Here we can standard scaler the predictive data.

In [7]:
from sklearn.preprocessing import StandardScaler
SS = StandardScaler()
X = data.drop(' RESP',axis=1)
SS.fit(X,y=None)
y = data[' RESP'].values
X = SS.transform(X)

This next function compares several regression model techniques (without tuning hyperparameters)

* Linear Regression
* Elastic Net
* Bayesian Ridge
* Lasso
* KNN regression
* Randorm Forest regression

In [8]:
import time
import numpy as np
from sklearn.metrics import r2_score,mean_squared_error,mean_absolute_error
from sklearn.linear_model import Lasso,Ridge,ElasticNet, BayesianRidge, LinearRegression
from sklearn import neighbors
from sklearn.ensemble import RandomForestRegressor
from sklearn.model_selection import train_test_split
import warnings
warnings.filterwarnings('ignore')

models = {'OLS':LinearRegression(),'ElasticNet':ElasticNet(),
          'BayesianRidge':BayesianRidge(),'Lasso':Lasso(),
         'Ridge':Ridge(),'KNN':neighbors.KNeighborsRegressor(),
         'rff':RandomForestRegressor()}




def model_performance(X,y):
    times =[]
    keys = []
    mean_squared_errors = []
    mean_abs_error = []
    R2_scores = []
    X_train, X_test, y_train, y_test = train_test_split(X, y, test_size=0.3, random_state=10)

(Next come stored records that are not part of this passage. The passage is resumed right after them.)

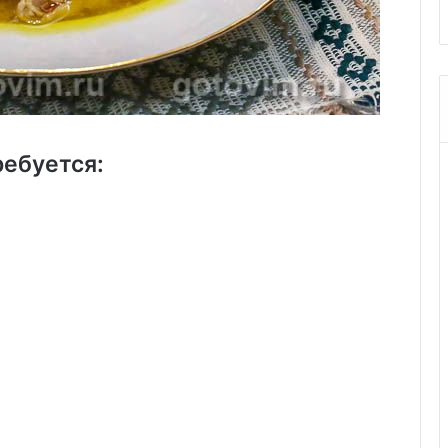
ребуется: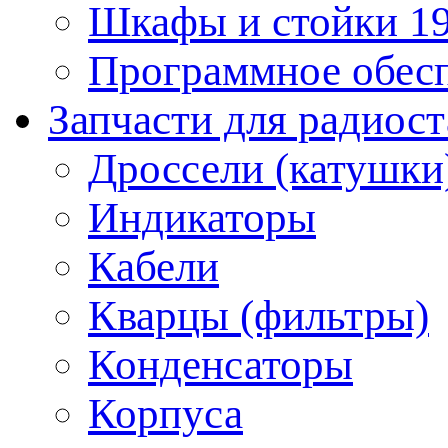
Шкафы и стойки 1
Программное обес
Запчасти для радиос
Дроссели (катушки
Индикаторы
Кабели
Кварцы (фильтры)
Конденсаторы
Корпуса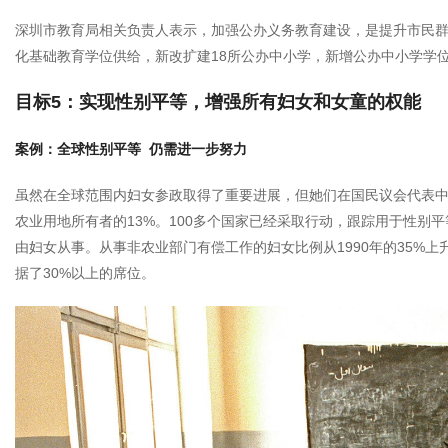
深圳市教育局相关负责人表示，加强公办义务教育建设，是提升市民群
化基础教育学位供给，新改扩建18所公办中小学，新增公办中小学学
目标5：实现性别平等，增强所有妇女和女童的权能
案例：全球性别平等 仍需进一步努力
虽然在全球范围内妇女参政取得了重要进展，但她们在国民议会代表中所
农业用地所有者的13%。100多个国家已经采取行动，跟踪用于性别
由妇女从事。从事非农业部门有偿工作的妇女比例从1990年的35%上升
据了30%以上的席位。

    for k,v in models.items():
        model = v
        t0=time.time()
        model.fit(X_train, y_train)
        train_time = time.time()-t0
        t1 = time.time()
        pred = model.predict(X_test)
        predict_time = time.time()-t1
        pred = pd.Series(pred)
        Time_total = train_time+predict_time
        times.append(Time_total)
        R2_scores.append(r2_score(y_test,pred))
        mean_squared_errors.append(mean_squared_error(y_test,pred))
        mean_abs_error.append(mean_absolute_error(y_test,pred))
        keys.append(k)
    table = pd.DataFrame({'model':keys, 'RMSE':mean_squared_errors,'MAE':mean_abs_error,'R2 score':R2_scores,'time':times})
    table['RMSE'] = table['RMSE'].apply(lambda x: np.sqrt(x))
    return table

model_performance(X,y)

Unnamed: 0,MAE,R2 score,RMSE,model,time
0,0.164318,0.538351,0.203807,OLS,0.033288
1,0.263664,-1.2e-05,0.299962,ElasticNet,0.020659
2,0.164326,0.538362,0.203805,BayesianRidge,0.061279
3,0.263664,-1.2e-05,0.299962,Lasso,0.019615
4,0.16432,0.538354,0.203807,Ridge,0.012678
5,0.076365,0.824398,0.125698,KNN,5.018693
6,0.065084,0.860567,0.112007,rff,3.19171


Here we see the mean absolute error, r2 score, root mean squared error, model name and the time for training and testing.

Clearly rff, which is random forest regressor, is the best performing. KNN regressor came in second.